她一愣。“什么意思?”
“因为那季节照理说没那么强的风。”他实事求是地说。
“…那你认为那些花办是怎么掉下来的?”
“也许她又贿赂了老牛,要它在湖边适时撞树。”有过先例就不难假设。
“你是说哞哞哞这样撞?”她不由得拔高声音。
“我没说哞哞哞。”
“拜托你不要说了!”她抱着头试图阻止美好幻想继续碎裂。天哪!有谁可以解释一下,到底为什么有人可以不解风情到这个地步?!
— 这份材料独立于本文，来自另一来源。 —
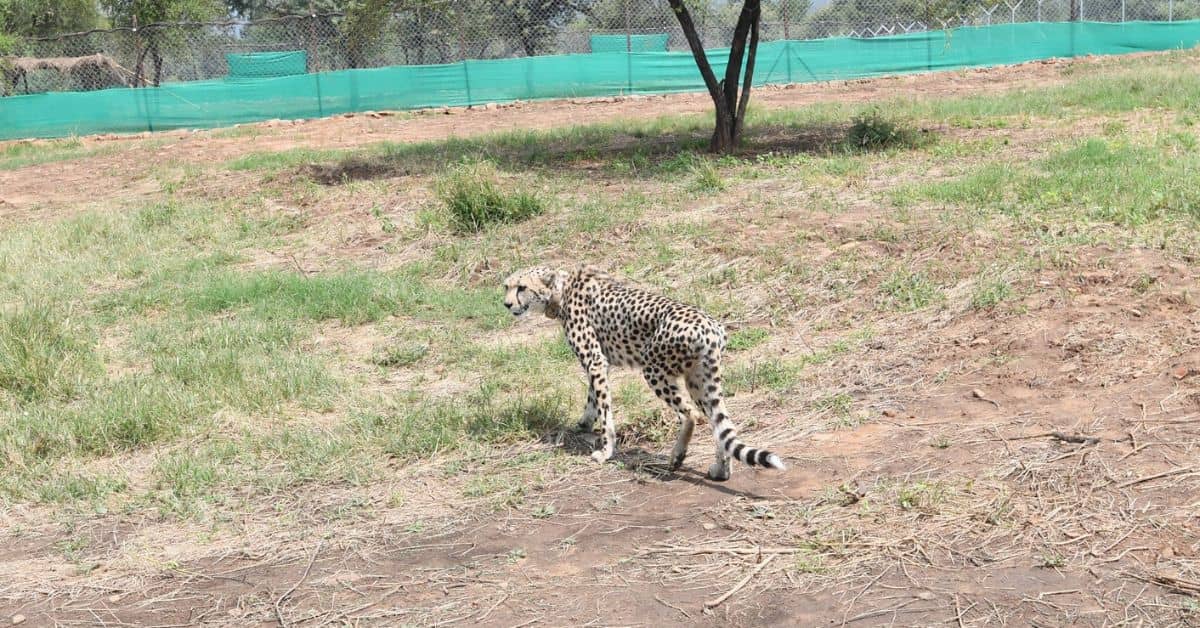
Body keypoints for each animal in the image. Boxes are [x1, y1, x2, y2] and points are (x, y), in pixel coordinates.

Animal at [499, 265, 787, 482]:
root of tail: (711, 327)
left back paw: (677, 456)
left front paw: (606, 450)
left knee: (691, 415)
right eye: (506, 286)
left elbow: (605, 410)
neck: (560, 289)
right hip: (698, 379)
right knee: (721, 425)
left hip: (654, 369)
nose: (507, 304)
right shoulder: (599, 363)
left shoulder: (595, 360)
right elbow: (593, 398)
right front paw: (583, 423)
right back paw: (720, 470)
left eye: (522, 287)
他则不语,深感女人很难取悦,一下要人说话一下要人闭嘴。
他并不了解她为何可以为一个虚构的故事入戏至此,上演时边看边哭,剧终了还沉浸其中,久久不能自拔。
或许感情丰富有部分是来自先天,因为他从未如此激狂过。
真是个难解的个体,他想。
三站的距离不远,没多久就到站了,他们出站步行到夜市。
不远处看到她口中的那家店,一阵爆米花的浓浓奶油香传来,以嗅觉强迫推销,她忽地停下脚步,像中邪一样盯着那家店。
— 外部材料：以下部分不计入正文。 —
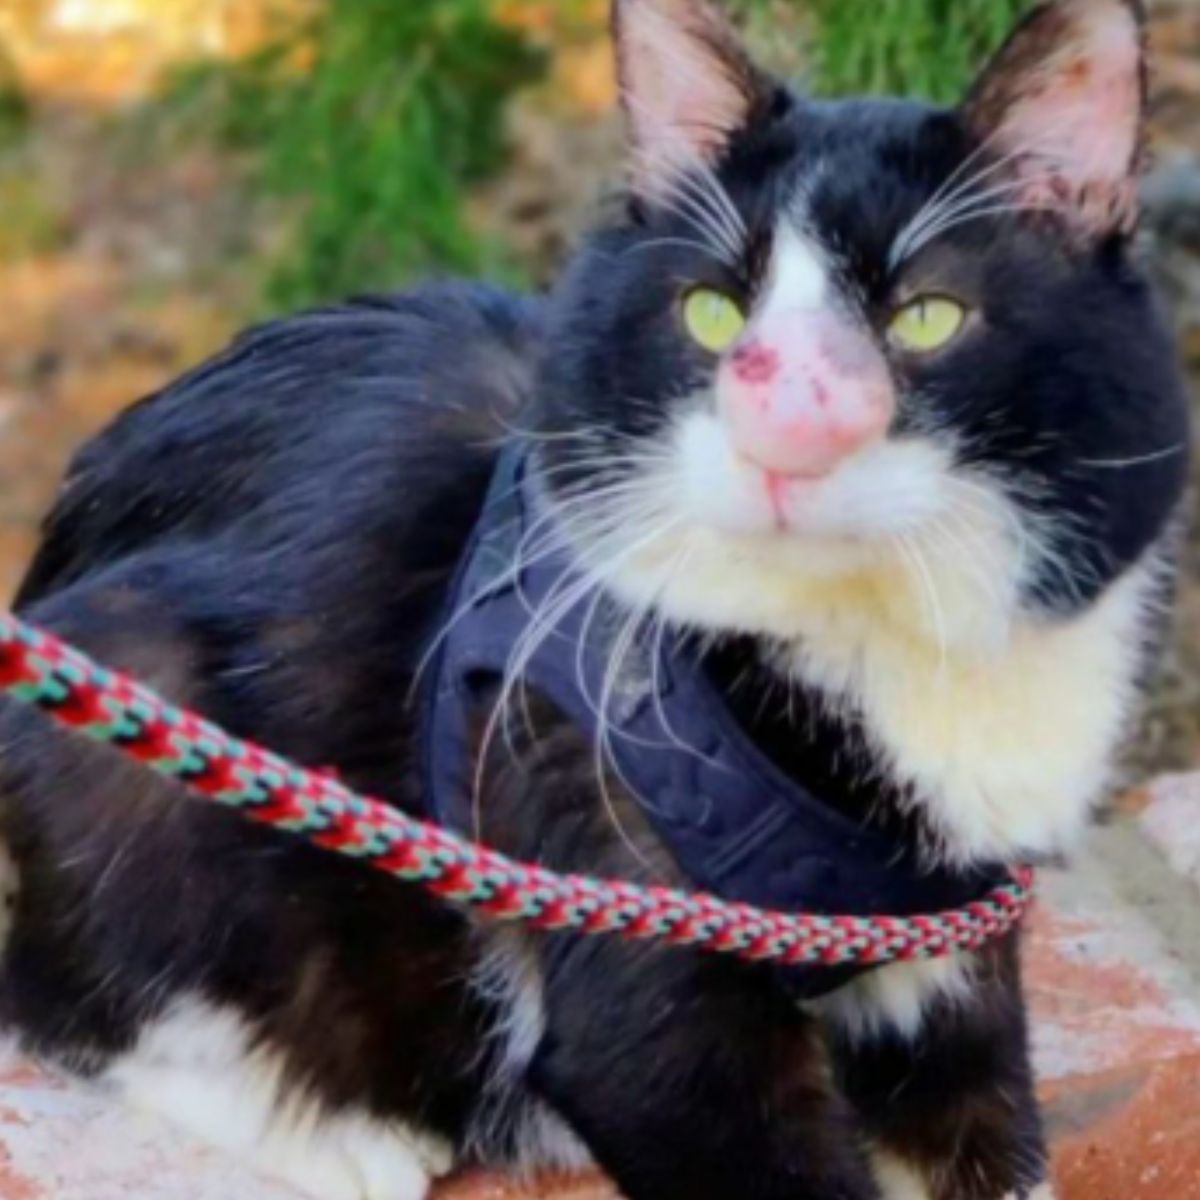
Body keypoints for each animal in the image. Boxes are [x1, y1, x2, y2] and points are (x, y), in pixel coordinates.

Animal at [0, 2, 1190, 1200]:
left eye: (928, 318)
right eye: (711, 314)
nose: (784, 428)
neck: (867, 652)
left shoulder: (954, 945)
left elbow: (980, 1110)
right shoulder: (592, 820)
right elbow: (665, 1074)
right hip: (134, 698)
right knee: (66, 989)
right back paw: (332, 1131)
望见她无意识间显露的饥渴表情,他终于醒觉答应让她请吃饭是件非常残忍的事。所谓我不杀伯仁,伯仁因我而死,大概就是这么回事。
因此他主动礼让生路。“请客的事可以改天再续。”
她陡然回神,用力吞下口水,自尊心高强地摇头。“不行!说好今天就今天!”呔!她活了这么多年,什么阵仗没见过!何况自从下定决心要减肥后,她的定力就跟帮太上老君守炼丹炉的牛不相上下了,就当一切都是幻觉,吓不倒她的。
话虽如此,她还是小担心自己会一时失控现出丑态,为了防患未然,以不容质疑的语气说:“我去买就好,你别跟来。”
说完,不给他时间发表意见,抱着壮士断腕的决心举步出征。
一步、两步、三步、四步…战士突然止步,过了两秒,转身归来,脸上带点难为情,轻咳两声,对他说:“对了,你要咸的甜的?”
“咸的。”
“嗯,好。”她再次壮烈动身。
他注视她走入自动门内,没多久,一手抱一盒爆米花走出来,低头边走来边算另一只手上找回的零钱。走到一半,倏然间,她像是发现什么不对,猛然一个回身动作像要回店里去,因为没留意周遭距离,抬起的右脚膝盖在停靠门前的摩托车上狠狠碰撞一下…事情就发生在那一瞬间。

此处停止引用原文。